## What to produce
Copy out again, unchanged, the listing below from the line that has "STADIO GIUSEPPE MEAZZA 20:30" through the line that has "20. Accreditation Process".

+++ Material for the task +++

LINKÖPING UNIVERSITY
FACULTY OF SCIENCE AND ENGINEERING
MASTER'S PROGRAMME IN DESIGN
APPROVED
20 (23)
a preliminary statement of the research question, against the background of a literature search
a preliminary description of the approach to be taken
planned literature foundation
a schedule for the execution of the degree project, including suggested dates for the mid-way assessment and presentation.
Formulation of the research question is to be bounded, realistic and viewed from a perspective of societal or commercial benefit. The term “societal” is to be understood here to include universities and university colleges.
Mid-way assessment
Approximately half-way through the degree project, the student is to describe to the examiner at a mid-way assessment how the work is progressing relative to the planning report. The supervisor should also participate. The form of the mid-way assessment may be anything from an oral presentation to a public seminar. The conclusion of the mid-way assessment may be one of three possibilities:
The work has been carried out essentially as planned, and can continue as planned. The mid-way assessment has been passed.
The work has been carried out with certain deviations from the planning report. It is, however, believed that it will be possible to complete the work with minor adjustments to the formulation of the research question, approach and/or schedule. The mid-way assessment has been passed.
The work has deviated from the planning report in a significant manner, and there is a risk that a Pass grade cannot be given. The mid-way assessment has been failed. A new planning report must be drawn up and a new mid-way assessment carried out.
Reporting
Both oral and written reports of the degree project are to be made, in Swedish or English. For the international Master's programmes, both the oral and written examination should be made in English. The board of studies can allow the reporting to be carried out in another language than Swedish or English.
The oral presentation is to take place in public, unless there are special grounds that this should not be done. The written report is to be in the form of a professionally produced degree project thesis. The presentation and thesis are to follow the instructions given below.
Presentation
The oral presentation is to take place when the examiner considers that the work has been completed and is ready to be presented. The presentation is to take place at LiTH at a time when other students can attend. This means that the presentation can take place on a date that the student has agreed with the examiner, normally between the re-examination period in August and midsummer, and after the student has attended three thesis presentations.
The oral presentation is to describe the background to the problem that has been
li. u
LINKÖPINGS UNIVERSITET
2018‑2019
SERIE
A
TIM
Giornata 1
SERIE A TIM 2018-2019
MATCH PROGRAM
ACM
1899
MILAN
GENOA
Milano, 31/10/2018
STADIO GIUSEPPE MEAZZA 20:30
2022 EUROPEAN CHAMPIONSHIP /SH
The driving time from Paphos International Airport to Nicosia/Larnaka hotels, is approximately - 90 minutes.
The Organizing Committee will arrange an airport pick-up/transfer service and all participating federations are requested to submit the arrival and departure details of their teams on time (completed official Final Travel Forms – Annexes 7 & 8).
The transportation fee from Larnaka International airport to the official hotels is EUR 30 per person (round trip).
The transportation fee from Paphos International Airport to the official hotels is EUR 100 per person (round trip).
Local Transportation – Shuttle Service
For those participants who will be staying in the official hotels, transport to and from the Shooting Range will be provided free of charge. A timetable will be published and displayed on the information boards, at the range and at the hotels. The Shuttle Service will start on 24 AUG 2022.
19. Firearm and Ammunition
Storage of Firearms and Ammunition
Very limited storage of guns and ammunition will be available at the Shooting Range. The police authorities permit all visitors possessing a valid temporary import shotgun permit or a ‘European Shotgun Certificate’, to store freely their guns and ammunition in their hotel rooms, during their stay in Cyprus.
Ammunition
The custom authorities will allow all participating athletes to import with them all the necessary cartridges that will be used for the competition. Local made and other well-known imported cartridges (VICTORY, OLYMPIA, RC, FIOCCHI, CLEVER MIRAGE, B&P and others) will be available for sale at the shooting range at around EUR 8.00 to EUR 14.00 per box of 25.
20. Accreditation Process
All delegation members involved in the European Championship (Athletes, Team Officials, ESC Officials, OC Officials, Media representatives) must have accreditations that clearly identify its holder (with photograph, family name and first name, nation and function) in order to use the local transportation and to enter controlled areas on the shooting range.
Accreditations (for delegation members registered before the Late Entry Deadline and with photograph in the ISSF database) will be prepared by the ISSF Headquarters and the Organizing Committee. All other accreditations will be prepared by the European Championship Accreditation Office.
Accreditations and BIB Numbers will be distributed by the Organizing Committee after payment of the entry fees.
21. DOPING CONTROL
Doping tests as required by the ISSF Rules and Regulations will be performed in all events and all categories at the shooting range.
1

+++

## Answer box
STADIO GIUSEPPE MEAZZA 20:30
2022 EUROPEAN CHAMPIONSHIP /SH
The driving time from Paphos International Airport to Nicosia/Larnaka hotels, is approximately - 90 minutes.
The Organizing Committee will arrange an airport pick-up/transfer service and all participating federations are requested to submit the arrival and departure details of their teams on time (completed official Final Travel Forms – Annexes 7 & 8).
The transportation fee from Larnaka International airport to the official hotels is EUR 30 per person (round trip).
The transportation fee from Paphos International Airport to the official hotels is EUR 100 per person (round trip).
Local Transportation – Shuttle Service
For those participants who will be staying in the official hotels, transport to and from the Shooting Range will be provided free of charge. A timetable will be published and displayed on the information boards, at the range and at the hotels. The Shuttle Service will start on 24 AUG 2022.
19. Firearm and Ammunition
Storage of Firearms and Ammunition
Very limited storage of guns and ammunition will be available at the Shooting Range. The police authorities permit all visitors possessing a valid temporary import shotgun permit or a ‘European Shotgun Certificate’, to store freely their guns and ammunition in their hotel rooms, during their stay in Cyprus.
Ammunition
The custom authorities will allow all participating athletes to import with them all the necessary cartridges that will be used for the competition. Local made and other well-known imported cartridges (VICTORY, OLYMPIA, RC, FIOCCHI, CLEVER MIRAGE, B&P and others) will be available for sale at the shooting range at around EUR 8.00 to EUR 14.00 per box of 25.
20. Accreditation Process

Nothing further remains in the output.